The ‘face’ of Aga in our day remains the perennial Mary Berry, who has a long association with the company and wrote its two official cookbooks.
More unlikely fans include Jamie Oliver. ‘I don’t believe that there’s anything you can’t cook on an Aga,’ enthused the lovable mop-top in 2002.
‘Whacking the thing on the top, browning off some meat, chucking a load of stuff in, and whacking it in the simmering oven and coming back eight hours later and it’s wicked.’
But the man who really made Aga great was the suave David Ogilvy, generally acknowledged as the godfather of modern advertising and who, in 1935, wrote The Theory and Practice of Selling the Aga Cooker.
His tenets were short and shrewd. Approach a household by the back door. Engage not with the mistress, but the cook.
Laugh at any joke about the Aga Khan as if you had never heard such giddying wit before.
‘Dress quietly and shave well,’ he advised. ‘Do not wear a bowler hat…’
Ogilvy fetched up as the universally revered ‘King of Madison Avenue’ and some of his slogans are for the ages.
‘At 60 miles an hour, the loudest noise in the new Rolls-Royce comes from the electric clock…’
The Aga’s ease of use, and especially the invaluable ‘holding’ qualities of its simmering oven, were particularly appreciated in the 1920s and 30s as it became ever harder to recruit domestic servants.
One housewife even exclaimed that the simmering oven was as good as having a maid.
But for decades the brand’s hallmark was its conservatism. It was 1956 before you could buy an Aga in any other glossy enamel shade than the classic cream; 1959 before they released an oil-fired version.
And it was as late as 1996 before production of the solid-fuel Aga ceased – largely, I have been told, because it had become so hard to buy the fuel recommended, which was anthracite.
By 2000 the company seemed to lose confidence in itself, a trend that only accelerated after, in 2015, the Aga Rangemaster Group was snapped up by the hard-eyed Americans of the Middleby Corporation.
The range of models and styles is now bewildering, and there has been much emphasis on enabling customers to twiddle the temperature up and down, or off and on.
You can now buy an Aga controlled by your smartphone. But production of oil and gas-fired – and all ‘always-on’ models – stopped in January 2022 and, sadly, the Coalbrookdale foundry ceased in November 2017.
There is still a strong case for the cooker, at least once the energy market is less nonsense on stilts.
If you buy an Aga, it will be delivered to your house in bits and erected swiftly by an expert team.

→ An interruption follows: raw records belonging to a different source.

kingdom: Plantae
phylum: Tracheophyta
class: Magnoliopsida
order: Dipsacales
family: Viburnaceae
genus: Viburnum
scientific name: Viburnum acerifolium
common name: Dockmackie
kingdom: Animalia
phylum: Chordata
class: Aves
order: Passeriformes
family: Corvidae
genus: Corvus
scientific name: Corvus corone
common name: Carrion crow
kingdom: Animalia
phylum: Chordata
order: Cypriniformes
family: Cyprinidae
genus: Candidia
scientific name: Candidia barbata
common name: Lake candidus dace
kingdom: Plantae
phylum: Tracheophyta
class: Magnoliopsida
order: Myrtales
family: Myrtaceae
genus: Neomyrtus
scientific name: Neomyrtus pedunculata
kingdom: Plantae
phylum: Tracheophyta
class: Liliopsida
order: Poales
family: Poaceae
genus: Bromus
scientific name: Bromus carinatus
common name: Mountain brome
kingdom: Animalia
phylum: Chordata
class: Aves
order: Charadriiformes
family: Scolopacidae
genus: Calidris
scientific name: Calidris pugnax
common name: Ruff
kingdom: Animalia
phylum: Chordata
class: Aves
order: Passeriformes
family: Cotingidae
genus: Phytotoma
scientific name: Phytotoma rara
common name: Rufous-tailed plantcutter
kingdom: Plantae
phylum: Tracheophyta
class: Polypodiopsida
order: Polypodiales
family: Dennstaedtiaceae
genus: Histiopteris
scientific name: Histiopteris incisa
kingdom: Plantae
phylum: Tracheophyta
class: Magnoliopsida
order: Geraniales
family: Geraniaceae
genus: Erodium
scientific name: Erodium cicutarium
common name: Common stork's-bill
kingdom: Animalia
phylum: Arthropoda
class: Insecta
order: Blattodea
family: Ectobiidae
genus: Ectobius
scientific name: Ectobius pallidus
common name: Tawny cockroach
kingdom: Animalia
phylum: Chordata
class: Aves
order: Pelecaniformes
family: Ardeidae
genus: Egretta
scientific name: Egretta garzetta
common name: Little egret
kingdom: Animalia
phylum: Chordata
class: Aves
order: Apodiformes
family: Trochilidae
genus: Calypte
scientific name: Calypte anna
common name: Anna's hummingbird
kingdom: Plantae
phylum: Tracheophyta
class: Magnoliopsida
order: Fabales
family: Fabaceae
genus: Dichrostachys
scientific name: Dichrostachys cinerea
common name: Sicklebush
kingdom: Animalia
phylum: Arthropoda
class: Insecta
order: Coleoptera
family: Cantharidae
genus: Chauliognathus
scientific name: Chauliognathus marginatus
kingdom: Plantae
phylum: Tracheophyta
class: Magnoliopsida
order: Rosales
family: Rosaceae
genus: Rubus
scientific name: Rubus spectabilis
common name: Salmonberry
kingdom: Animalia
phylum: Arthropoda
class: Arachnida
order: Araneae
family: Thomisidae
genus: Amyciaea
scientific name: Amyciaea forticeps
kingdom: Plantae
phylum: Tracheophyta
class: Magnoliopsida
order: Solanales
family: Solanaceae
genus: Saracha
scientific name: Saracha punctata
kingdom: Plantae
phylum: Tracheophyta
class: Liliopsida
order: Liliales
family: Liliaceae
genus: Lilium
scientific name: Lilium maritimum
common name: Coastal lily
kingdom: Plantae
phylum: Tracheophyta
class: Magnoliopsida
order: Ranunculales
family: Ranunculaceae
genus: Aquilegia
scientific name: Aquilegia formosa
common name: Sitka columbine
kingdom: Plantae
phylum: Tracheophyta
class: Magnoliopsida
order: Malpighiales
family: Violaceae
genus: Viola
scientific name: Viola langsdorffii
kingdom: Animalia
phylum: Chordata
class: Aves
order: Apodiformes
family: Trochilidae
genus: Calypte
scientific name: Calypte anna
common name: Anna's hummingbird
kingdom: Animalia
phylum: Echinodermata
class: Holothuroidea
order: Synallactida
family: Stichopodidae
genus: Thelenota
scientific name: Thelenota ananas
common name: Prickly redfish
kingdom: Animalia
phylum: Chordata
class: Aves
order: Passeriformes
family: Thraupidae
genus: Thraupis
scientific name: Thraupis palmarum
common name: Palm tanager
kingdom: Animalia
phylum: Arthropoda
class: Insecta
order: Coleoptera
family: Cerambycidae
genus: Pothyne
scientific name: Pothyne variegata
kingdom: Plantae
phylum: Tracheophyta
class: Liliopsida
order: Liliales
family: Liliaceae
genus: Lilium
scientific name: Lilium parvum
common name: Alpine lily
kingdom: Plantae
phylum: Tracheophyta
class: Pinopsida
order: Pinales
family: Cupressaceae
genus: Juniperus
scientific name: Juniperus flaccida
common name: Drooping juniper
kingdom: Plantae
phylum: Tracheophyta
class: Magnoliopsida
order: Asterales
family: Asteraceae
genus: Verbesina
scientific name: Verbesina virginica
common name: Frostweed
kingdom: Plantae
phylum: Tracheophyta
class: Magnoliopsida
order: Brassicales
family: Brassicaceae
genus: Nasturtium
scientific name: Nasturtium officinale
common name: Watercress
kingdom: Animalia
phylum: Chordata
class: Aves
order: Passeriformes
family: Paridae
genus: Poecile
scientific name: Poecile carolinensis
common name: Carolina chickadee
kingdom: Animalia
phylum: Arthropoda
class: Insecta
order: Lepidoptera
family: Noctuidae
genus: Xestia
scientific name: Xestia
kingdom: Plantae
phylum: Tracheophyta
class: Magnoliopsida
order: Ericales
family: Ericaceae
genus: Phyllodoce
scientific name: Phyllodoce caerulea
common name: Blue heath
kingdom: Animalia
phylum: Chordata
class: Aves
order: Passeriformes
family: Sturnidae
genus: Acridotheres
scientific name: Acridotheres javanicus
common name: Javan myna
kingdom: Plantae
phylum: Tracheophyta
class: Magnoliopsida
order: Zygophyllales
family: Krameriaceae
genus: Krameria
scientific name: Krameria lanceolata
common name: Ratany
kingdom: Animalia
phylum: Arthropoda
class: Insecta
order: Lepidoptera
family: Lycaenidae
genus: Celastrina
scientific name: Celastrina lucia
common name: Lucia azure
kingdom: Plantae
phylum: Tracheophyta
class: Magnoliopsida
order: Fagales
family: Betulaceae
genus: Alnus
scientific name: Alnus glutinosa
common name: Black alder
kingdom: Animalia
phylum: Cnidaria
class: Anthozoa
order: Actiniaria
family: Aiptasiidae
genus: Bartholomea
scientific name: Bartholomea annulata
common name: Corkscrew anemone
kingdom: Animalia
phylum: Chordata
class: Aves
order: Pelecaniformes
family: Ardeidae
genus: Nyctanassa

All other ranges, from the Rayburn to the Esse, come as a single unit and must be collected and installed at your own expense.
Having once had to do it, I can assure you that hoisting a Rayburn from a van into your kitchen is the stuff of Homeric epic.
But you will no longer need an electric kettle, a tumble-drier, a toaster or a sandwich toaster. Depending on the design of your house, you may be able to dispense with the central heating for months on end.
There are generous warranty terms and the cooker should last for the rest of your days: in 2009, as part of a company competition, a 1932 Aga, in Sussex, was found still in happy use.
And you will enjoy a certain way of life: a kitchen to which everyone instinctively gravitates, a table boasting fragrant roasts and unctuous casseroles, and the merry toot of a whistling kettle.
I look forward to resuming it. For now, alas, my Aga Khan’t.